▶ **IHRE AUFGABE**:
Drucken Sie aus der Rezension zur Giger-Biografie wortgetreu den Abschnitt, der mit „Die erste Biografie“ beginnt und bis einschließlich „unter erstaunlichen Nachlässigkeiten.“ weitergeht.

━━━ AUSGEWÄHLTER TEXT

18. Juli 2018

Lemurische Halbwelten, zwielichtig ausgestaltet

Die erste Biografie über den Alien-Schöpfer H. R. Giger leistet sich Schwächen

Lesezeit: 4 min.

Welch unverhoffte Gelegenheit: Der Schriftsteller, Essayist und Journalist Herbert M. Hurka stößt beim Besuch des Basler Stadttheaters zufällig auf den „Alien“-Schöpfer H. R. Giger und bekommt nach nur wenigen weiteren Begegnungen das Angebot, die Lebensgeschichte des weltbekannten Künstlers zu schreiben. Das Ziel ist es dabei, Biografisches nur dann zu verwenden, wenn es „aus erster Hand“ stammt, wobei die Werkgeschichte ausdrücklich mit einbezogen werden soll. Das Resultat ist nichts weniger als die erste Gesamtdarstellung von Gigers Leben, leidet aber unter erstaunlichen Nachlässigkeiten.

━━━━━━
━━━ AUSZÜGE DER AUFLISTUNG

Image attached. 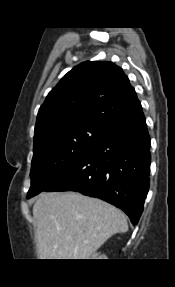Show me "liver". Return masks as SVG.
<instances>
[{
	"label": "liver",
	"instance_id": "obj_1",
	"mask_svg": "<svg viewBox=\"0 0 175 287\" xmlns=\"http://www.w3.org/2000/svg\"><path fill=\"white\" fill-rule=\"evenodd\" d=\"M40 259H88L112 235L125 233V214L75 192L42 193L33 206Z\"/></svg>",
	"mask_w": 175,
	"mask_h": 287
}]
</instances>
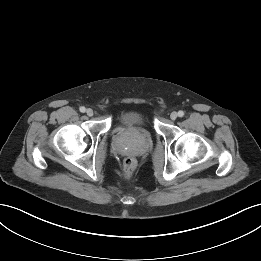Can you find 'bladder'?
<instances>
[{
  "label": "bladder",
  "instance_id": "bladder-1",
  "mask_svg": "<svg viewBox=\"0 0 261 261\" xmlns=\"http://www.w3.org/2000/svg\"><path fill=\"white\" fill-rule=\"evenodd\" d=\"M120 122L124 125H146L147 116L139 111H127L121 114Z\"/></svg>",
  "mask_w": 261,
  "mask_h": 261
}]
</instances>
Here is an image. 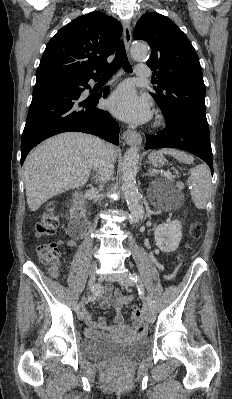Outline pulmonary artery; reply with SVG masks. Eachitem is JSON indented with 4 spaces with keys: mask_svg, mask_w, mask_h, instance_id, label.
<instances>
[{
    "mask_svg": "<svg viewBox=\"0 0 232 399\" xmlns=\"http://www.w3.org/2000/svg\"><path fill=\"white\" fill-rule=\"evenodd\" d=\"M148 68H149L148 63L137 64V69L139 70L137 75L138 80H151L153 71L152 69Z\"/></svg>",
    "mask_w": 232,
    "mask_h": 399,
    "instance_id": "pulmonary-artery-1",
    "label": "pulmonary artery"
}]
</instances>
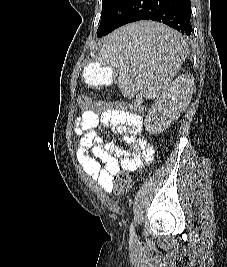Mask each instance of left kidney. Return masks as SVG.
<instances>
[{
    "instance_id": "left-kidney-1",
    "label": "left kidney",
    "mask_w": 227,
    "mask_h": 267,
    "mask_svg": "<svg viewBox=\"0 0 227 267\" xmlns=\"http://www.w3.org/2000/svg\"><path fill=\"white\" fill-rule=\"evenodd\" d=\"M194 89V77L190 74L178 76L151 106L145 121L150 134H159L177 119L189 104Z\"/></svg>"
}]
</instances>
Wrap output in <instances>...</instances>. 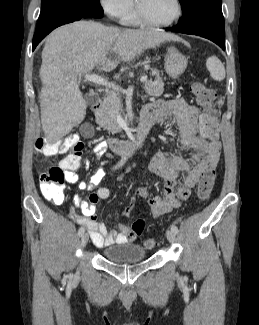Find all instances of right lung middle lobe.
<instances>
[{"label":"right lung middle lobe","mask_w":259,"mask_h":325,"mask_svg":"<svg viewBox=\"0 0 259 325\" xmlns=\"http://www.w3.org/2000/svg\"><path fill=\"white\" fill-rule=\"evenodd\" d=\"M66 11L76 12L84 17H103L100 0H41L37 26L50 16Z\"/></svg>","instance_id":"right-lung-middle-lobe-1"}]
</instances>
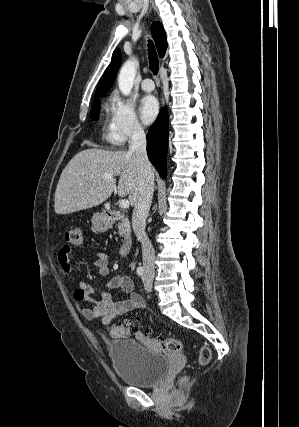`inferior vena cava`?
Here are the masks:
<instances>
[{"label": "inferior vena cava", "mask_w": 299, "mask_h": 427, "mask_svg": "<svg viewBox=\"0 0 299 427\" xmlns=\"http://www.w3.org/2000/svg\"><path fill=\"white\" fill-rule=\"evenodd\" d=\"M129 152L134 153L136 156L139 173V197L134 205L132 226L135 235L141 242L145 274L154 275V248L145 231L146 218L150 210L154 191V174L146 152V136L140 126L133 128L129 140Z\"/></svg>", "instance_id": "inferior-vena-cava-1"}]
</instances>
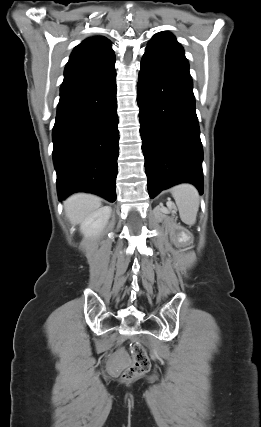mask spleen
Segmentation results:
<instances>
[{
	"instance_id": "1",
	"label": "spleen",
	"mask_w": 261,
	"mask_h": 427,
	"mask_svg": "<svg viewBox=\"0 0 261 427\" xmlns=\"http://www.w3.org/2000/svg\"><path fill=\"white\" fill-rule=\"evenodd\" d=\"M172 196L182 222L190 226L195 224L200 201L197 189L191 184H180L172 188Z\"/></svg>"
}]
</instances>
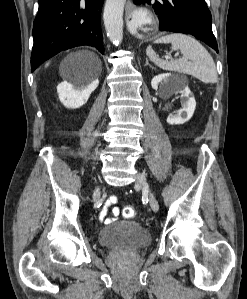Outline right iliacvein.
I'll return each mask as SVG.
<instances>
[{"mask_svg":"<svg viewBox=\"0 0 247 299\" xmlns=\"http://www.w3.org/2000/svg\"><path fill=\"white\" fill-rule=\"evenodd\" d=\"M100 196V189L99 187H97L94 191V195H93V201L97 202Z\"/></svg>","mask_w":247,"mask_h":299,"instance_id":"1","label":"right iliac vein"}]
</instances>
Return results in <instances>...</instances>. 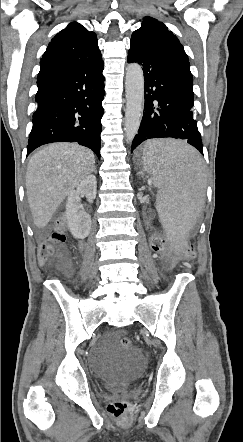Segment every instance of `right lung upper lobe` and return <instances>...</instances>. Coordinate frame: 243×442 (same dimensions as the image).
Wrapping results in <instances>:
<instances>
[{"instance_id":"right-lung-upper-lobe-1","label":"right lung upper lobe","mask_w":243,"mask_h":442,"mask_svg":"<svg viewBox=\"0 0 243 442\" xmlns=\"http://www.w3.org/2000/svg\"><path fill=\"white\" fill-rule=\"evenodd\" d=\"M100 60L96 34L72 22L49 43L41 59L38 76Z\"/></svg>"}]
</instances>
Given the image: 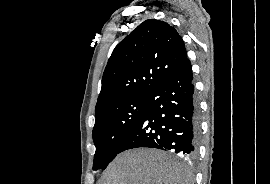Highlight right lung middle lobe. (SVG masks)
<instances>
[{
	"instance_id": "obj_1",
	"label": "right lung middle lobe",
	"mask_w": 270,
	"mask_h": 184,
	"mask_svg": "<svg viewBox=\"0 0 270 184\" xmlns=\"http://www.w3.org/2000/svg\"><path fill=\"white\" fill-rule=\"evenodd\" d=\"M147 106V96H136L104 110L95 121L93 141L96 146L93 170L105 169L116 157L126 138L134 130Z\"/></svg>"
}]
</instances>
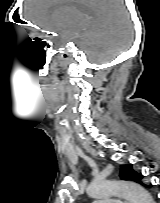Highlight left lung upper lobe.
<instances>
[{"instance_id":"1","label":"left lung upper lobe","mask_w":160,"mask_h":203,"mask_svg":"<svg viewBox=\"0 0 160 203\" xmlns=\"http://www.w3.org/2000/svg\"><path fill=\"white\" fill-rule=\"evenodd\" d=\"M119 176L123 180H133V181H140L143 177L142 174H139L132 169L131 164L122 165ZM141 184L144 185L143 183Z\"/></svg>"}]
</instances>
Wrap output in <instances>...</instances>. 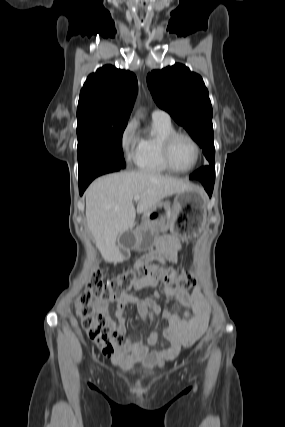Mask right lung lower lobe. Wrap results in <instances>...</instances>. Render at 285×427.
<instances>
[{
	"label": "right lung lower lobe",
	"mask_w": 285,
	"mask_h": 427,
	"mask_svg": "<svg viewBox=\"0 0 285 427\" xmlns=\"http://www.w3.org/2000/svg\"><path fill=\"white\" fill-rule=\"evenodd\" d=\"M120 169H122V168L118 167V166H100V167H96V168L90 170L89 172L85 173L82 176H79V193H80V195L83 194V192L85 191L87 186L90 184V182L93 179H95L96 177L103 175V174H106V173L119 171Z\"/></svg>",
	"instance_id": "right-lung-lower-lobe-1"
}]
</instances>
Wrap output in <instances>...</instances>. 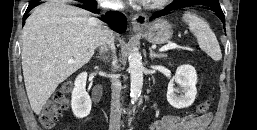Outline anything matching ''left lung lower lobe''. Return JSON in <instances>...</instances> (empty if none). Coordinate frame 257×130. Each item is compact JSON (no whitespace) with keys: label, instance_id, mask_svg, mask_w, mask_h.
Masks as SVG:
<instances>
[{"label":"left lung lower lobe","instance_id":"0a47b994","mask_svg":"<svg viewBox=\"0 0 257 130\" xmlns=\"http://www.w3.org/2000/svg\"><path fill=\"white\" fill-rule=\"evenodd\" d=\"M192 4L203 5L205 9L215 12V15L222 20L223 24H225V17H224V14L222 12V9L220 7L218 0H197V1L184 0L181 2H172L165 9L154 13L152 15V17L150 18V20L167 15L174 10H177V9H180L183 7H187Z\"/></svg>","mask_w":257,"mask_h":130}]
</instances>
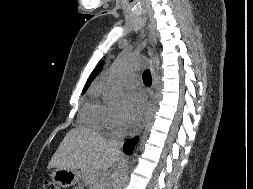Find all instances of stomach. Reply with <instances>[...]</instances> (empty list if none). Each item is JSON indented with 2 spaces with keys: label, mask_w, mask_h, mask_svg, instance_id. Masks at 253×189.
Wrapping results in <instances>:
<instances>
[{
  "label": "stomach",
  "mask_w": 253,
  "mask_h": 189,
  "mask_svg": "<svg viewBox=\"0 0 253 189\" xmlns=\"http://www.w3.org/2000/svg\"><path fill=\"white\" fill-rule=\"evenodd\" d=\"M81 175L78 170L56 168L52 172V179L58 186L69 188L79 182Z\"/></svg>",
  "instance_id": "stomach-1"
}]
</instances>
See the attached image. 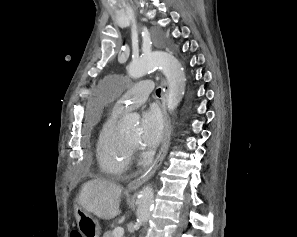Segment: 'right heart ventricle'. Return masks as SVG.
<instances>
[{
    "label": "right heart ventricle",
    "mask_w": 297,
    "mask_h": 237,
    "mask_svg": "<svg viewBox=\"0 0 297 237\" xmlns=\"http://www.w3.org/2000/svg\"><path fill=\"white\" fill-rule=\"evenodd\" d=\"M118 116L117 111L108 114L100 128L96 144L99 168L109 176L123 174L132 160V150L116 127Z\"/></svg>",
    "instance_id": "e07e8e85"
}]
</instances>
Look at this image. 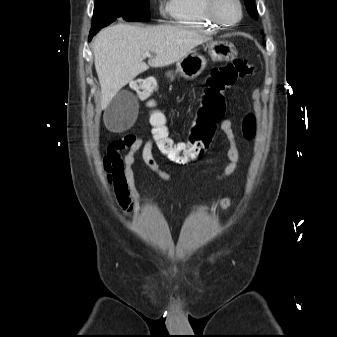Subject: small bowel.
Returning a JSON list of instances; mask_svg holds the SVG:
<instances>
[{"label":"small bowel","mask_w":337,"mask_h":337,"mask_svg":"<svg viewBox=\"0 0 337 337\" xmlns=\"http://www.w3.org/2000/svg\"><path fill=\"white\" fill-rule=\"evenodd\" d=\"M223 131L228 141V164L224 170L215 177V181H220L237 170L240 153L237 148V142L232 129V121L225 119L221 123ZM154 140L143 141L134 135H128L123 139L112 142L107 152L102 158V169L107 185L113 189L115 199L118 205L125 212H133L140 200V193L136 187L133 165L136 161V154L141 153V159L145 166L158 175L165 182L172 183L171 175L160 168L154 154ZM126 150L123 154L122 151ZM222 208L227 209L232 205V199L229 197L220 200Z\"/></svg>","instance_id":"c3829d8e"}]
</instances>
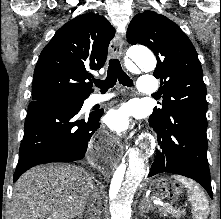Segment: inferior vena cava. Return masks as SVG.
<instances>
[{
  "instance_id": "inferior-vena-cava-1",
  "label": "inferior vena cava",
  "mask_w": 221,
  "mask_h": 219,
  "mask_svg": "<svg viewBox=\"0 0 221 219\" xmlns=\"http://www.w3.org/2000/svg\"><path fill=\"white\" fill-rule=\"evenodd\" d=\"M101 196L98 192V189L94 190V192L90 195L88 199V212L90 219H100L101 211Z\"/></svg>"
}]
</instances>
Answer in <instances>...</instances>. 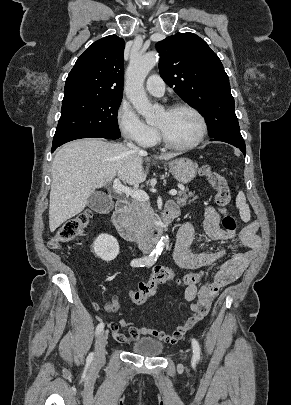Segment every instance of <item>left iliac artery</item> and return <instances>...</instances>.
<instances>
[{
    "mask_svg": "<svg viewBox=\"0 0 291 405\" xmlns=\"http://www.w3.org/2000/svg\"><path fill=\"white\" fill-rule=\"evenodd\" d=\"M152 263H149L147 266L150 267ZM192 348H193V360L199 361L200 360V346L196 339H192Z\"/></svg>",
    "mask_w": 291,
    "mask_h": 405,
    "instance_id": "1",
    "label": "left iliac artery"
}]
</instances>
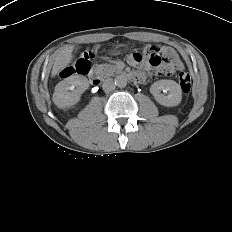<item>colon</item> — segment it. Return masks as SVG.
I'll return each instance as SVG.
<instances>
[{
    "instance_id": "obj_1",
    "label": "colon",
    "mask_w": 232,
    "mask_h": 232,
    "mask_svg": "<svg viewBox=\"0 0 232 232\" xmlns=\"http://www.w3.org/2000/svg\"><path fill=\"white\" fill-rule=\"evenodd\" d=\"M141 53L134 54L135 59H140ZM143 55L148 59L151 65L154 66H168L171 70L177 69L174 64V60L171 56L167 55L161 46H151L144 50ZM95 52L92 50H86L82 52L74 64L66 66L60 73L63 78L80 74L85 75L91 64V60L94 58ZM179 83L183 93L188 94L191 91V78L188 73L181 71L178 74Z\"/></svg>"
}]
</instances>
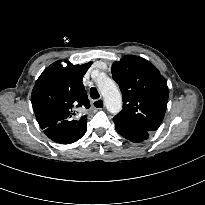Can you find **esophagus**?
<instances>
[{"instance_id": "obj_1", "label": "esophagus", "mask_w": 205, "mask_h": 205, "mask_svg": "<svg viewBox=\"0 0 205 205\" xmlns=\"http://www.w3.org/2000/svg\"><path fill=\"white\" fill-rule=\"evenodd\" d=\"M92 105L96 109H103L105 106V103H104V100L102 98H100V99L94 100L92 102Z\"/></svg>"}]
</instances>
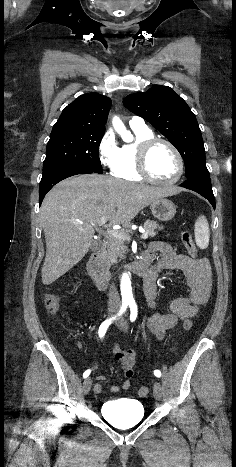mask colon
<instances>
[{
  "mask_svg": "<svg viewBox=\"0 0 236 467\" xmlns=\"http://www.w3.org/2000/svg\"><path fill=\"white\" fill-rule=\"evenodd\" d=\"M181 240H182V244L184 245V247L186 248V250L188 251V253L192 256V257H196L197 256V249H196V246L192 240V237H191V234L188 232V231H184L182 232L181 234ZM45 304H46V307H47V310L48 312L51 314V315H56L58 312H59V309H60V303H59V298L56 294L50 292L46 295V298H45ZM193 324H192V321L187 319L184 324H183V328L185 330H190L192 328ZM121 355H118L117 358H120ZM148 392V388L145 387V386H142L139 390V394L140 395H145L147 394Z\"/></svg>",
  "mask_w": 236,
  "mask_h": 467,
  "instance_id": "5ec220e1",
  "label": "colon"
}]
</instances>
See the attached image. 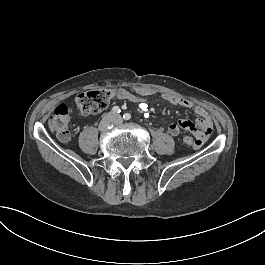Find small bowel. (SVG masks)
<instances>
[{
    "label": "small bowel",
    "instance_id": "obj_1",
    "mask_svg": "<svg viewBox=\"0 0 265 265\" xmlns=\"http://www.w3.org/2000/svg\"><path fill=\"white\" fill-rule=\"evenodd\" d=\"M113 91L118 99L134 102L140 106L147 104L152 97L157 95L154 89L141 86L132 87L129 90L115 88ZM161 98L170 105L191 110L196 114L197 118L194 121L182 119L171 123L168 126V133L173 137H177L182 130L191 132L199 142L194 144V149L200 150L201 144L207 141L212 132V120L208 111L191 100L180 96L163 93Z\"/></svg>",
    "mask_w": 265,
    "mask_h": 265
}]
</instances>
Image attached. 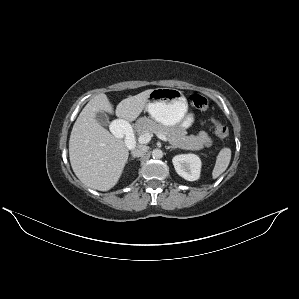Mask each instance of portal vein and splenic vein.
Segmentation results:
<instances>
[{"instance_id":"1","label":"portal vein and splenic vein","mask_w":299,"mask_h":299,"mask_svg":"<svg viewBox=\"0 0 299 299\" xmlns=\"http://www.w3.org/2000/svg\"><path fill=\"white\" fill-rule=\"evenodd\" d=\"M157 137L161 140H163L164 142H168V139L166 138V136H164L163 134L161 133H156ZM152 138V135L149 134V133H145V134H141L139 137H138V142L140 144H146L148 143Z\"/></svg>"}]
</instances>
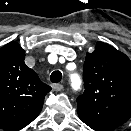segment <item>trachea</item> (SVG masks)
I'll return each mask as SVG.
<instances>
[{
	"label": "trachea",
	"instance_id": "obj_1",
	"mask_svg": "<svg viewBox=\"0 0 131 131\" xmlns=\"http://www.w3.org/2000/svg\"><path fill=\"white\" fill-rule=\"evenodd\" d=\"M62 79V73L60 71H54L52 72L51 76H50V80L53 83H58L60 82V80Z\"/></svg>",
	"mask_w": 131,
	"mask_h": 131
}]
</instances>
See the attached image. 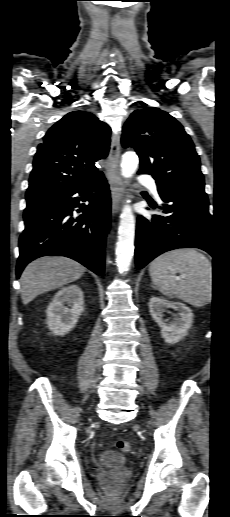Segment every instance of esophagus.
<instances>
[{
	"label": "esophagus",
	"instance_id": "esophagus-1",
	"mask_svg": "<svg viewBox=\"0 0 230 517\" xmlns=\"http://www.w3.org/2000/svg\"><path fill=\"white\" fill-rule=\"evenodd\" d=\"M119 159L120 136L118 133H113L107 167V178L111 189L113 215H116L119 212L125 192V185L120 175Z\"/></svg>",
	"mask_w": 230,
	"mask_h": 517
}]
</instances>
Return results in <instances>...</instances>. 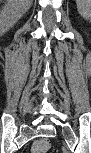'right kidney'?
Instances as JSON below:
<instances>
[{
	"label": "right kidney",
	"instance_id": "obj_1",
	"mask_svg": "<svg viewBox=\"0 0 91 153\" xmlns=\"http://www.w3.org/2000/svg\"><path fill=\"white\" fill-rule=\"evenodd\" d=\"M29 9L22 0H8L1 10L0 31L7 32Z\"/></svg>",
	"mask_w": 91,
	"mask_h": 153
}]
</instances>
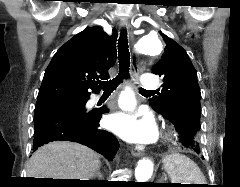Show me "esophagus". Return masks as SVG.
Masks as SVG:
<instances>
[{"label":"esophagus","instance_id":"1","mask_svg":"<svg viewBox=\"0 0 240 187\" xmlns=\"http://www.w3.org/2000/svg\"><path fill=\"white\" fill-rule=\"evenodd\" d=\"M120 23L122 26L126 27L128 32V37L130 41L133 43L134 37H133L131 25L125 19H122ZM131 76L134 82H136L139 78V59L137 54H134L132 57ZM131 153L133 156L140 157L144 154V148L142 146L133 147L131 149Z\"/></svg>","mask_w":240,"mask_h":187}]
</instances>
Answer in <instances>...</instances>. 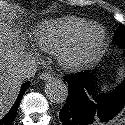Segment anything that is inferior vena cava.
Instances as JSON below:
<instances>
[{
    "label": "inferior vena cava",
    "instance_id": "1",
    "mask_svg": "<svg viewBox=\"0 0 125 125\" xmlns=\"http://www.w3.org/2000/svg\"><path fill=\"white\" fill-rule=\"evenodd\" d=\"M37 69V65L35 62H29L23 65L19 71L20 78H31L35 75Z\"/></svg>",
    "mask_w": 125,
    "mask_h": 125
}]
</instances>
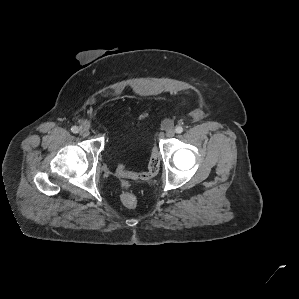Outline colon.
<instances>
[{"instance_id":"colon-1","label":"colon","mask_w":299,"mask_h":299,"mask_svg":"<svg viewBox=\"0 0 299 299\" xmlns=\"http://www.w3.org/2000/svg\"><path fill=\"white\" fill-rule=\"evenodd\" d=\"M160 163V153L157 150H153L150 155L146 171L134 172L127 170L124 167H120L119 173L124 179L147 180L158 174L160 170ZM122 186L123 191L121 193V200L123 204L129 208L135 207L137 204V198L132 192L128 191V183L124 181Z\"/></svg>"}]
</instances>
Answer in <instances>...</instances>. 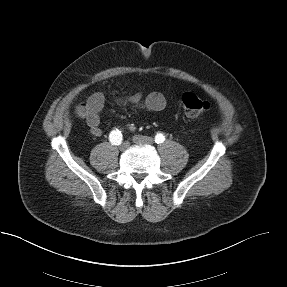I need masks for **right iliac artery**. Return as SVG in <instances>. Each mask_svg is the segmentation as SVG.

━━━━━━

▶ **ANTWORT ZUR AUFGABE**:
Die erste Biografie über den Alien-Schöpfer H. R. Giger leistet sich Schwächen

Lesezeit: 4 min.

Welch unverhoffte Gelegenheit: Der Schriftsteller, Essayist und Journalist Herbert M. Hurka stößt beim Besuch des Basler Stadttheaters zufällig auf den „Alien“-Schöpfer H. R. Giger und bekommt nach nur wenigen weiteren Begegnungen das Angebot, die Lebensgeschichte des weltbekannten Künstlers zu schreiben. Das Ziel ist es dabei, Biografisches nur dann zu verwenden, wenn es „aus erster Hand“ stammt, wobei die Werkgeschichte ausdrücklich mit einbezogen werden soll. Das Resultat ist nichts weniger als die erste Gesamtdarstellung von Gigers Leben, leidet aber unter erstaunlichen Nachlässigkeiten.